* DIRECTIONS
List every line below that contains the string "newSketch", copying each one in full.

* ROWS
——————————

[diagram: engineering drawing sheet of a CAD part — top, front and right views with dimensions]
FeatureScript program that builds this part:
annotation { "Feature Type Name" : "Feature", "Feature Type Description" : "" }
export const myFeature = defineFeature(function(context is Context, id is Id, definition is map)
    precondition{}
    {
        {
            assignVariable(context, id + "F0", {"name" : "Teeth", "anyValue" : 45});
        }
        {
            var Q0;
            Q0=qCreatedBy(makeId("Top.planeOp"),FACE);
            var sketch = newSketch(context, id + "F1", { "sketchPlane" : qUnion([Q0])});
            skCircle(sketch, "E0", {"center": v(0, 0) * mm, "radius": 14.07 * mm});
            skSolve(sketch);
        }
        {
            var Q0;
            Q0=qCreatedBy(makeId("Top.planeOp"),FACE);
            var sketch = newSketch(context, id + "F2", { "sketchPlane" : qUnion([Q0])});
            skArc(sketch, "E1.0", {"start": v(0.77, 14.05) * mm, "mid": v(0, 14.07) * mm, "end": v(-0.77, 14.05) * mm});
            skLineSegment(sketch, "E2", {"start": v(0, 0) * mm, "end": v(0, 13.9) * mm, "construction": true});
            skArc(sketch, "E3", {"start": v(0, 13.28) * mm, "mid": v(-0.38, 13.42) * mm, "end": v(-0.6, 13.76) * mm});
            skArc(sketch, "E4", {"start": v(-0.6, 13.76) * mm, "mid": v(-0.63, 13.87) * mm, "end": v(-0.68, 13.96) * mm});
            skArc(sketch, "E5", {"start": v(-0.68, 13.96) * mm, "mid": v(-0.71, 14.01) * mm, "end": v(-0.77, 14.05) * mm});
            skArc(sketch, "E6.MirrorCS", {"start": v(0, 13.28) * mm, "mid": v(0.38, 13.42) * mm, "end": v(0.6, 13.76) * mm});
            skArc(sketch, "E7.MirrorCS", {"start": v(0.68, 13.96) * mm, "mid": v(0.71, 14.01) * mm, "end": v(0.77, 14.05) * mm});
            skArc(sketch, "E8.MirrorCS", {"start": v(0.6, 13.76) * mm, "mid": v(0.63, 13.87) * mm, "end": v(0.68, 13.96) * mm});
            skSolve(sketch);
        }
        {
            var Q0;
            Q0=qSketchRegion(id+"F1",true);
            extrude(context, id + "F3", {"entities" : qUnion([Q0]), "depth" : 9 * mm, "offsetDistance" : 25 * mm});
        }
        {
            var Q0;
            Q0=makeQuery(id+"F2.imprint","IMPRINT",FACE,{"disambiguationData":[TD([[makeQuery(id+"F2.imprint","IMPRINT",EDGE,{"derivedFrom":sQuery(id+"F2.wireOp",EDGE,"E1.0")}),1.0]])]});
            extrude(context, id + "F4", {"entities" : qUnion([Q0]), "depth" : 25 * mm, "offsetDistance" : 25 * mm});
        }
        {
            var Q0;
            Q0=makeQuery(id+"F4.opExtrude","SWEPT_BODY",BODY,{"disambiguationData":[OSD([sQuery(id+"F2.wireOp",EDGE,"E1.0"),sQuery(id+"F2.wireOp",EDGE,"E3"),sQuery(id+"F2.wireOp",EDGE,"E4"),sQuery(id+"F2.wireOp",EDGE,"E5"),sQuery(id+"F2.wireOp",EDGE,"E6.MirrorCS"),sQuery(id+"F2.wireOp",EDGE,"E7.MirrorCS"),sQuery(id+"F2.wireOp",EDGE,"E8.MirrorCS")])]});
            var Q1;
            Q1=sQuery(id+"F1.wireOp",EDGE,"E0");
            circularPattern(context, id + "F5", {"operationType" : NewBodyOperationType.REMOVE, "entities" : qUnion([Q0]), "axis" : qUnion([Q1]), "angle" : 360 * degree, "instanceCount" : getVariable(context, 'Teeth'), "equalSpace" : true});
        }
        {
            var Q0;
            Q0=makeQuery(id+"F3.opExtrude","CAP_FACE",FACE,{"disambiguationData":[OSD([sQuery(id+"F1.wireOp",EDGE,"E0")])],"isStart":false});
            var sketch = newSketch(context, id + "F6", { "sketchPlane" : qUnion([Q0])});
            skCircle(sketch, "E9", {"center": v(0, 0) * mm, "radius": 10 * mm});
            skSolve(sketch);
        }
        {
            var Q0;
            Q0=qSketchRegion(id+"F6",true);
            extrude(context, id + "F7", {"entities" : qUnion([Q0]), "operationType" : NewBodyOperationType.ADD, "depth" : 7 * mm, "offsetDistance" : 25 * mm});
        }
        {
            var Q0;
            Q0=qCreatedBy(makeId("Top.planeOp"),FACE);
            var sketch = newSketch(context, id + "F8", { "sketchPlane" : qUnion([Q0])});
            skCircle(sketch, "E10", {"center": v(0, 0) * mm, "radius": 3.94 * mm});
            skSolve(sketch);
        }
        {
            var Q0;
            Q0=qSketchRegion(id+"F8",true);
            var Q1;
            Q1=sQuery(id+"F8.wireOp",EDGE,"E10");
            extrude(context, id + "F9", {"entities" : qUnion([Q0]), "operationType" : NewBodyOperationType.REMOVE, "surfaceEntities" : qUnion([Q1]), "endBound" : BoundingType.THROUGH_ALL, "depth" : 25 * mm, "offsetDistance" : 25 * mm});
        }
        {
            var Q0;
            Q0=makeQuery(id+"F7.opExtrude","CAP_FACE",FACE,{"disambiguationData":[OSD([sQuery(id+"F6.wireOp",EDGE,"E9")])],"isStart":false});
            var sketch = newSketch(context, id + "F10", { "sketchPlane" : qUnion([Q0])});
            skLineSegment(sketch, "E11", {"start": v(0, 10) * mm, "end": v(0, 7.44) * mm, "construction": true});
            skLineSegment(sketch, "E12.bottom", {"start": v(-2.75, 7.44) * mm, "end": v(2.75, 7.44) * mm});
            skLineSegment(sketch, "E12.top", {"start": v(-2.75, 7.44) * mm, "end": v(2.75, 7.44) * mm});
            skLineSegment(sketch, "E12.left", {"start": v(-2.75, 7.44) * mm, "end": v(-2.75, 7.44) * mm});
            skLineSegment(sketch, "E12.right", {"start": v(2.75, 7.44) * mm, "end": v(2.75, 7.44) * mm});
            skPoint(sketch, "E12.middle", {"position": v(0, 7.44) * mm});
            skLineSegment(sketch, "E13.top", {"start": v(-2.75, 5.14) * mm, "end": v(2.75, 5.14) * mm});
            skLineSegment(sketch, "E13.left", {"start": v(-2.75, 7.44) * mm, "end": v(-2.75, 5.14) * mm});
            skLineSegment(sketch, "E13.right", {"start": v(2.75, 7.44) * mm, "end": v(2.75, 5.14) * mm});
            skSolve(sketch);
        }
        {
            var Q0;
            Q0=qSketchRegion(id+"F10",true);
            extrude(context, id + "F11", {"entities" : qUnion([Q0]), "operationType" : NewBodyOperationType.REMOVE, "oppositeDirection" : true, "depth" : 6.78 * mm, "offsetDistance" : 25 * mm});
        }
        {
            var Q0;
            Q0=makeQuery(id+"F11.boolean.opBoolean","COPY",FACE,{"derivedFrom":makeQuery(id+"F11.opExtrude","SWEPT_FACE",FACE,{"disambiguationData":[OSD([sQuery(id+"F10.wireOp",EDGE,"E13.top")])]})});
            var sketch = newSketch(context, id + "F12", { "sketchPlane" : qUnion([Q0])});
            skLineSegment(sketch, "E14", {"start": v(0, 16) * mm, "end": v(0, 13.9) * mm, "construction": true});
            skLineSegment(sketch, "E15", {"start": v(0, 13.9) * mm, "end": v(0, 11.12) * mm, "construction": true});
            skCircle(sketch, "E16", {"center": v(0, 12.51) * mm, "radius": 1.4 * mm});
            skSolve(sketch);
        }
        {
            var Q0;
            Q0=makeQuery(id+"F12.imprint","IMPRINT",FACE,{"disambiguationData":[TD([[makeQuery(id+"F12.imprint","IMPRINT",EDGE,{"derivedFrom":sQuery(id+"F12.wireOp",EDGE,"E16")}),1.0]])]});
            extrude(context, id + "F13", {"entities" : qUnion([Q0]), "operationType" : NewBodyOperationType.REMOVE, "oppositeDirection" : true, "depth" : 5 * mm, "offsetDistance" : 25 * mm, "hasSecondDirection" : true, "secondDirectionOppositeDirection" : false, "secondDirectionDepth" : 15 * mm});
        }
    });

——————————

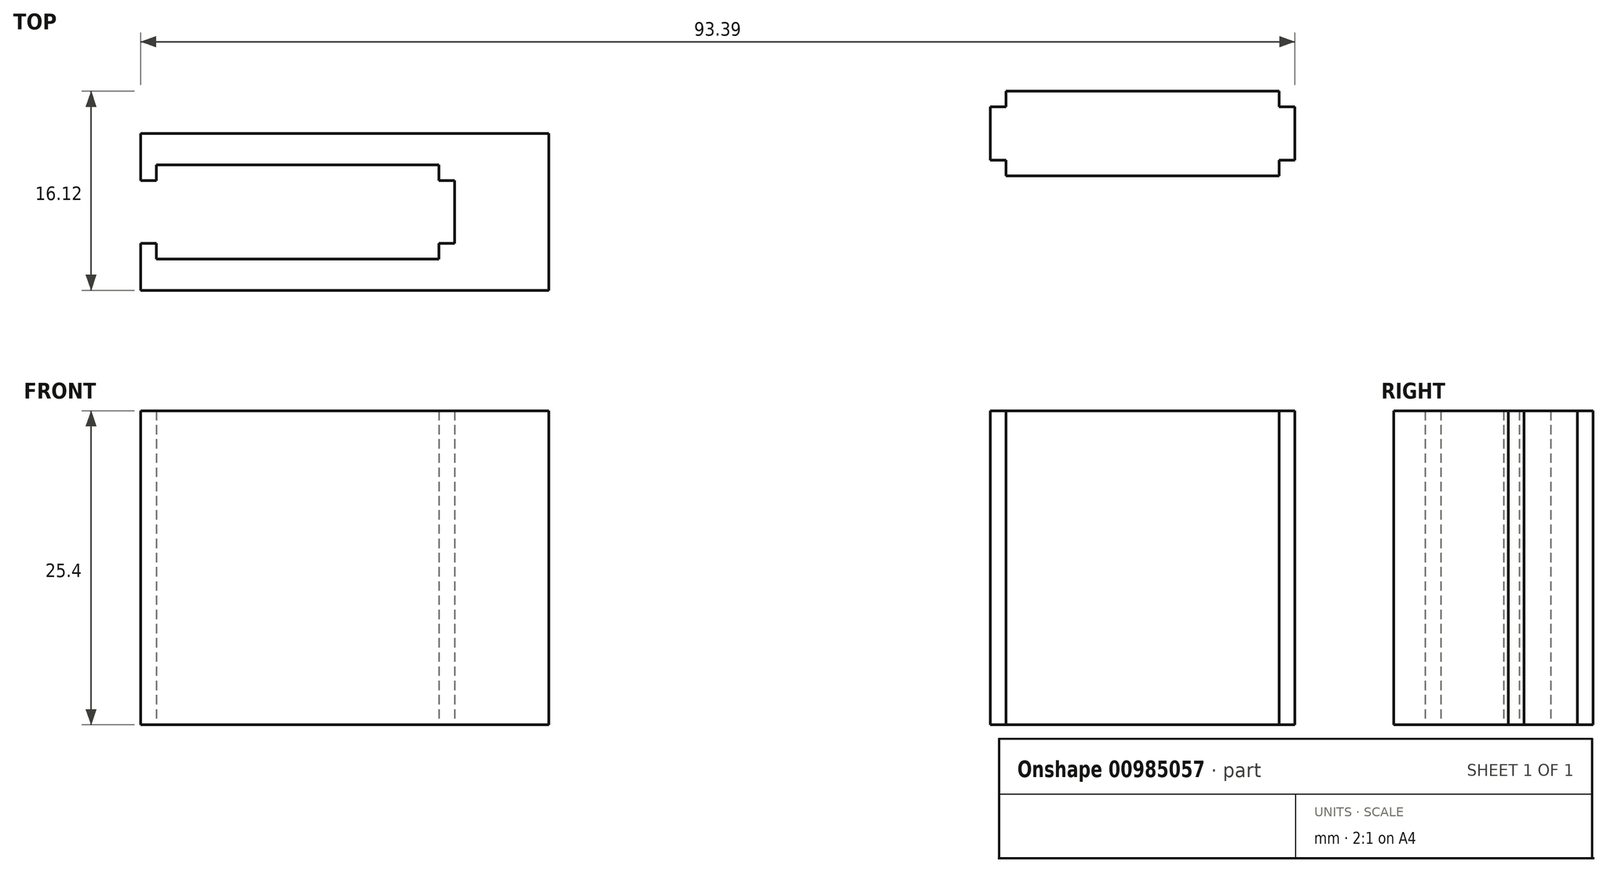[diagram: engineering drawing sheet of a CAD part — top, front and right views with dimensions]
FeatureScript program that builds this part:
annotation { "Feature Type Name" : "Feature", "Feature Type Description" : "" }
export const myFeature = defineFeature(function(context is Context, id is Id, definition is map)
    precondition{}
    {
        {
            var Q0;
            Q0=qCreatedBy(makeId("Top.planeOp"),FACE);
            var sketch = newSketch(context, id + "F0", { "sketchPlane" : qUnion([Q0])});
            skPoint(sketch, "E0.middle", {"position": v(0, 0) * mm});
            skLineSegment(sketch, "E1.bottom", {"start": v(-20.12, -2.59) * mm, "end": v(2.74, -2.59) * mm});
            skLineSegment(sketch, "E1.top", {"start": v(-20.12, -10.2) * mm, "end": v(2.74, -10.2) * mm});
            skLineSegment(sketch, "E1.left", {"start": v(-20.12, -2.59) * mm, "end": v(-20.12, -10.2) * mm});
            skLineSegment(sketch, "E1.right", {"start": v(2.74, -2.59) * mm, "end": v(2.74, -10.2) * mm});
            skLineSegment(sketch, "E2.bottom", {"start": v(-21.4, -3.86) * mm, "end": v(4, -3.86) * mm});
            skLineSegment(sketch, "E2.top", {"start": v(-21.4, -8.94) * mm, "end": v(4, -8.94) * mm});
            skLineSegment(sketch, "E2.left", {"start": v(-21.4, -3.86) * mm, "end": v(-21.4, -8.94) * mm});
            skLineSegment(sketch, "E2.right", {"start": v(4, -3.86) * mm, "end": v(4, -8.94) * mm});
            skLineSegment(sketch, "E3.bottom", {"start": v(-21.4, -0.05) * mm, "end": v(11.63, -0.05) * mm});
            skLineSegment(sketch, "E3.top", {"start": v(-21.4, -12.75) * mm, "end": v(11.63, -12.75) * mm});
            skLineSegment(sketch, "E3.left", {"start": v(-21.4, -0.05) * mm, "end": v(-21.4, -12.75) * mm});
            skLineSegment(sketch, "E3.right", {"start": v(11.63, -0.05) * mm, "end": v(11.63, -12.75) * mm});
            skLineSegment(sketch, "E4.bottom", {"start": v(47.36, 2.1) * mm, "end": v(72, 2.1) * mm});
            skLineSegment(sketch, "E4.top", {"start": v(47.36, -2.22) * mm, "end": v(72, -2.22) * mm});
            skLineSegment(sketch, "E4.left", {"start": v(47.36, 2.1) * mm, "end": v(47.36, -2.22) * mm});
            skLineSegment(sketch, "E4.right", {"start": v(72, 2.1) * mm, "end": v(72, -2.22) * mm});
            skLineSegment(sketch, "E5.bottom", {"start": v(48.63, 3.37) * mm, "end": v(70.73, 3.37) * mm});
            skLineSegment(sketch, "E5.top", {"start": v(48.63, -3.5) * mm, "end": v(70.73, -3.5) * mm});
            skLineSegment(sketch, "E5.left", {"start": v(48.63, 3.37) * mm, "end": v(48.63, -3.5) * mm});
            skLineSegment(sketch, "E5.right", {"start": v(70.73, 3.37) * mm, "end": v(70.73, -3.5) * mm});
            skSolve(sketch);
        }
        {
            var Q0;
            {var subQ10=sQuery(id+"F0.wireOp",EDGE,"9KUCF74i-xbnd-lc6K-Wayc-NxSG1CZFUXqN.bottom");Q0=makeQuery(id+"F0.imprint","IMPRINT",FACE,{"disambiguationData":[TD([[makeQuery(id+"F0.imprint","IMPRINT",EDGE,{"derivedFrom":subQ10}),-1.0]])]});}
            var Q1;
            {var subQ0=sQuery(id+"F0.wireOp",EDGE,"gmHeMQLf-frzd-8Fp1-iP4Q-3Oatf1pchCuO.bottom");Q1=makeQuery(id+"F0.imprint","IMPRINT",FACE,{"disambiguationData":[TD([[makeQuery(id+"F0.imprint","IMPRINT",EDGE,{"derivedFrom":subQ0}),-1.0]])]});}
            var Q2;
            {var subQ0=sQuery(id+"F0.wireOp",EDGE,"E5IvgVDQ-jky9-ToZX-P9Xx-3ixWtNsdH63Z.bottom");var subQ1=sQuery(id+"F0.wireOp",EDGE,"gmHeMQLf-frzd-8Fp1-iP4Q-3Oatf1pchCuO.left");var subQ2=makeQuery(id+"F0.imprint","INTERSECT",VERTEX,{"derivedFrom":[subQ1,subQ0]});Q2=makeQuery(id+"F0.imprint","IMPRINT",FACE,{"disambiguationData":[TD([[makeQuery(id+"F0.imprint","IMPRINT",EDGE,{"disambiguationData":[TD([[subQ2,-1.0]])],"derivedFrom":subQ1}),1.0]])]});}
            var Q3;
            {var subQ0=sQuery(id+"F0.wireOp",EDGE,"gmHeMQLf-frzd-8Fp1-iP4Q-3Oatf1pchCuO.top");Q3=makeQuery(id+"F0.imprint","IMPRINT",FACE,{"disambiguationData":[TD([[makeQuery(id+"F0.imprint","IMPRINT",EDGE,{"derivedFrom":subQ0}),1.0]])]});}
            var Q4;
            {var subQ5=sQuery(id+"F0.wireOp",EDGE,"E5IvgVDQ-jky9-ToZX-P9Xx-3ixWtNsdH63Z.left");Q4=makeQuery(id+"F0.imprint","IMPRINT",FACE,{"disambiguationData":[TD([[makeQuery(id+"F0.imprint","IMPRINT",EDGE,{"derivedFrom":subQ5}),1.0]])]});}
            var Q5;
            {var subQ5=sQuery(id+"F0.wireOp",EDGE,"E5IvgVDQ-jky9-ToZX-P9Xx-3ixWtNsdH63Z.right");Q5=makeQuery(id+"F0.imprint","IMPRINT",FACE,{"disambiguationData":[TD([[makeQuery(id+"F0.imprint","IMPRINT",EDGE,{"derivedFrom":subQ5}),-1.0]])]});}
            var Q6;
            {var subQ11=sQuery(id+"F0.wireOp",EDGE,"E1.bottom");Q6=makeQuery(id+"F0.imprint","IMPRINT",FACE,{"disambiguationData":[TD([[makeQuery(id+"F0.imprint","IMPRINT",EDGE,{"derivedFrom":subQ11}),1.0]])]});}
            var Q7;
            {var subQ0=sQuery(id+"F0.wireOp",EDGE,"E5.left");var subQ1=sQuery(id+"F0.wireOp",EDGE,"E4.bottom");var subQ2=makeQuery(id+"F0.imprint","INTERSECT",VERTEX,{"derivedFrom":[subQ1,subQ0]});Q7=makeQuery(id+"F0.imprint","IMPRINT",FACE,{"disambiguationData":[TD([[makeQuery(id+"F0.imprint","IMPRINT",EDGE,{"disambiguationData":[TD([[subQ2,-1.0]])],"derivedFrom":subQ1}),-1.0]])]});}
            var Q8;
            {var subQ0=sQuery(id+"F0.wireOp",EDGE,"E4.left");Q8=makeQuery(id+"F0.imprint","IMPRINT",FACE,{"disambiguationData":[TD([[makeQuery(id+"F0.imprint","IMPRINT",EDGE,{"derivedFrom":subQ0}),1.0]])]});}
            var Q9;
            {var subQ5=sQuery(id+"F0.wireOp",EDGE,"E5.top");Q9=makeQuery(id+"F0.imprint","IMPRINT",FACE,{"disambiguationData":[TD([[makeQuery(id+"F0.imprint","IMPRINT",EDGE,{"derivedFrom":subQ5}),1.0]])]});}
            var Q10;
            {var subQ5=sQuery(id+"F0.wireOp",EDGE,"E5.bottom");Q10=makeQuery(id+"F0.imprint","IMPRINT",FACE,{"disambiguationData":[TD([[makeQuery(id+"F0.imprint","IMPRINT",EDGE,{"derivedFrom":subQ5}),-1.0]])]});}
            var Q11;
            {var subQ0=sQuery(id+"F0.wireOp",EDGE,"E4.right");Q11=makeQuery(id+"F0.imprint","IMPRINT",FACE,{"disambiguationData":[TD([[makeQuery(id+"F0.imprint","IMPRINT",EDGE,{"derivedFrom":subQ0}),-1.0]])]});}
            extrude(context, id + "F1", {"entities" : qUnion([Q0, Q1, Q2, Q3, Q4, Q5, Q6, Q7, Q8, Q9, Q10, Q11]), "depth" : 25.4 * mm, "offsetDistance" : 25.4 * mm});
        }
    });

——————————

* SOLUTION TO THE EXERCISE
            var sketch = newSketch(context, id + "F1", { "sketchPlane" : qUnion([Q0])});
            var sketch = newSketch(context, id + "F2", { "sketchPlane" : qUnion([Q0])});
            var sketch = newSketch(context, id + "F6", { "sketchPlane" : qUnion([Q0])});
            var sketch = newSketch(context, id + "F8", { "sketchPlane" : qUnion([Q0])});
            var sketch = newSketch(context, id + "F10", { "sketchPlane" : qUnion([Q0])});
            var sketch = newSketch(context, id + "F12", { "sketchPlane" : qUnion([Q0])});
            var sketch = newSketch(context, id + "F0", { "sketchPlane" : qUnion([Q0])});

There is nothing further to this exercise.